Alla fine del 2014 i disoccupati sul Lario erano 24.870, con un incremento di 1.138 unità rispetto al 2013. Il tasso di disoccupazione – superiore a quello medio lombardo (8,19%) – si è assestato all’8,98%, con una crescita dello 0,41% sull’anno precedente.
«Dall’inizio della grande crisi economica, vale a dire dal 2008 – dice il segretario generale della Uil di Como, Salvatore Monteduro – il territorio lariano ha visto diminuire gli occupati di 5.577 unità e aumentare di converso i disoccupati di 13.502 unità. Non sarà facile recuperare le macerie lasciate dalla crisi».
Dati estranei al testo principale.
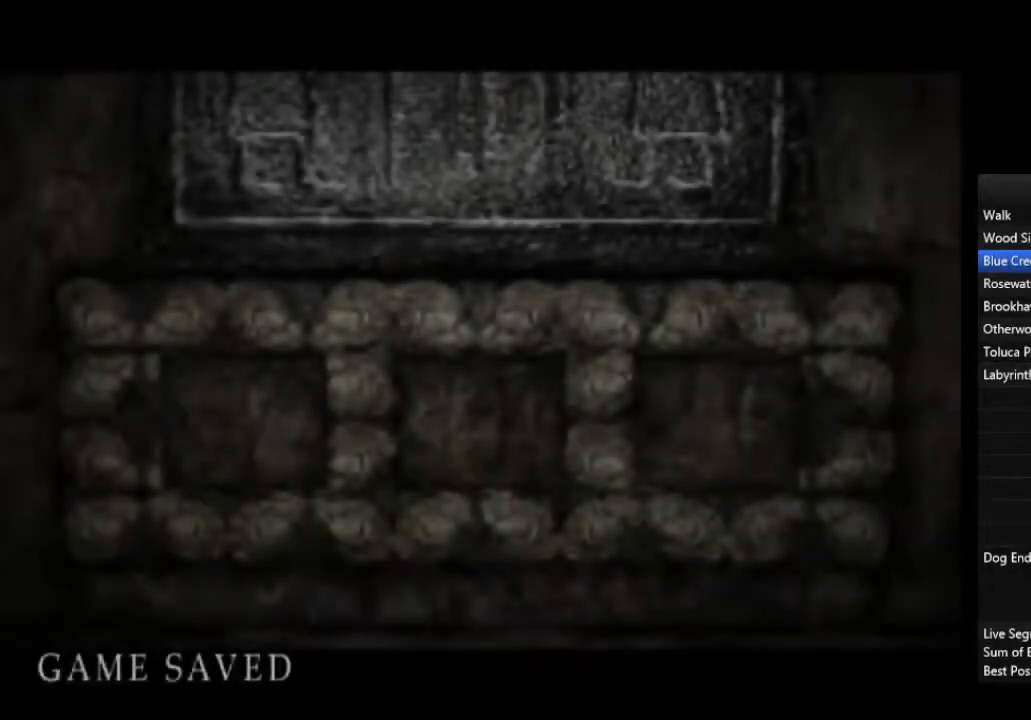
{"buttons": ["CROSS"], "left_stick": "down", "right_stick": "center", "events": [[67, "CROSS", "down"], [100, "CROSS", "up"], [167, "CROSS", "down"], [233, "CROSS", "up"], [267, "CROSS", "down"], [333, "CROSS", "up"], [400, "CROSS", "down"], [433, "CROSS", "up"], [500, "CROSS", "down"]]}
Nel report diffuso ieri pomeriggio dalla Uil sono però raffrontate le cifre degli ultimi 10 anni. Numeri che, letti con attenzione, diventano ancora più allarmanti. Nel 2004, infatti, i disoccupati in provincia di Como erano 8.600. In un decennio la disoccupazione è quindi cresciuta sul Lario del 289%. Nel complesso, il tasso di occupazione del territorio comasco è ormai sceso al 63,98%. Questo significa che oltre un terzo della popolazione compresa tra i 15 e i 64 anni, nella nostra provincia, non ha un lavoro.
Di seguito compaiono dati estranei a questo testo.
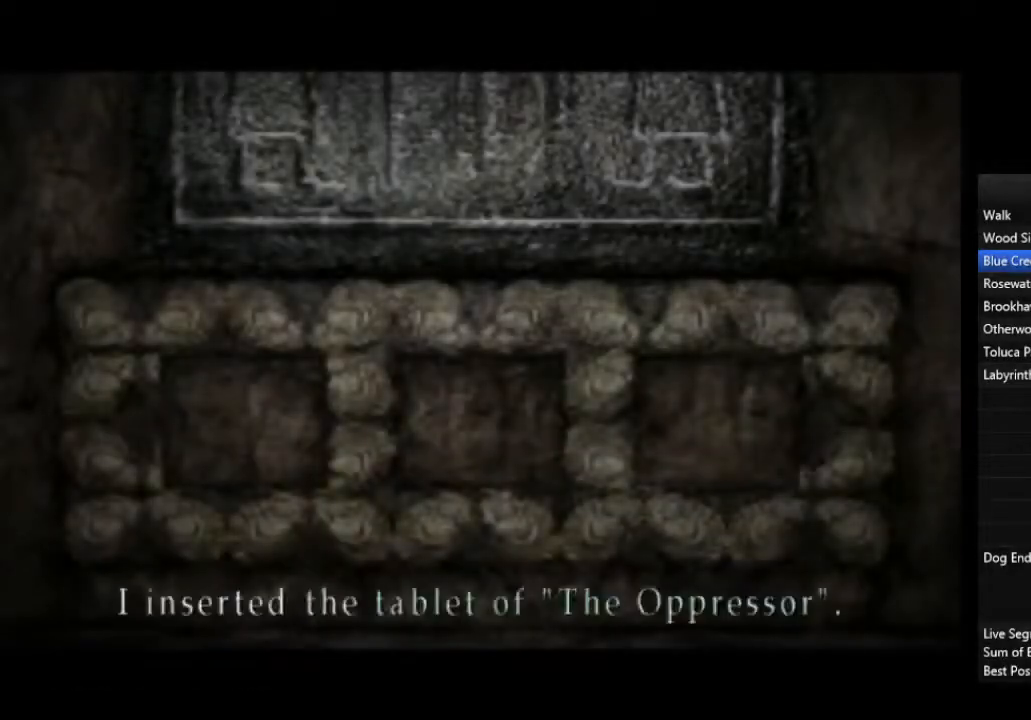
{"buttons": ["CROSS"], "left_stick": "down", "right_stick": "center", "events": [[33, "CROSS", "up"], [100, "CROSS", "down"], [167, "CROSS", "up"], [233, "CROSS", "down"], [267, "CROSS", "up"], [367, "CROSS", "down"], [400, "CROSS", "up"], [467, "CROSS", "down"]]}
«La speranza – dice ancora Monteduro – è che nei prossimi mesi vi sia la tanto auspicata e annunciata ripresa economica. Resta comunque la necessità di dover garantire risorse economiche sufficienti per gli ammortizzatori sociali nell’anno in corso e di sviluppare politiche attive per i lavoratori rivolte soprattutto ad assicurare loro una qualificazione delle competenze e delle conoscenze essenziale per rispondere a un sistema produttivo che cambia».
Nel rapporto sul mercato del lavoro diffuso dalla Uil sono indicate anche le tabelle Inps sulla cassa integrazione. Nel 2014 sono state oltre 17 milioni le ore di cassa integrazione richieste dalle aziende del territorio lariano. Secondo le stime del sindacato di via Torriani, i lavoratori coinvolti nella nostra provincia sono stati 8.628, in gran parte divisi tra cassa ordinaria e cassa straordinaria. Nel 2013 i numeri della Cig erano stati più alti, ma il dato non può essere letto in chiave positiva. Non da solo, almeno. Bisognerebbe collegarlo alle cifre sulla mobilità e sulla dispersione. Un’uscita dal mercato del lavoro maggiore rispetto al passato, difatti, limita il ricorso agli ammortizzatori sociali.
La crisi di Como, letta attraverso la lente del mercato del lavoro, è profondissima. E non sembra andare verso soluzioni positive. «L’intervento del governo centrale – conclude Monteduro – dovrebbe essere orientato a stimolare i consumi interni, gli unici in grado di far ripartire il ciclo economico».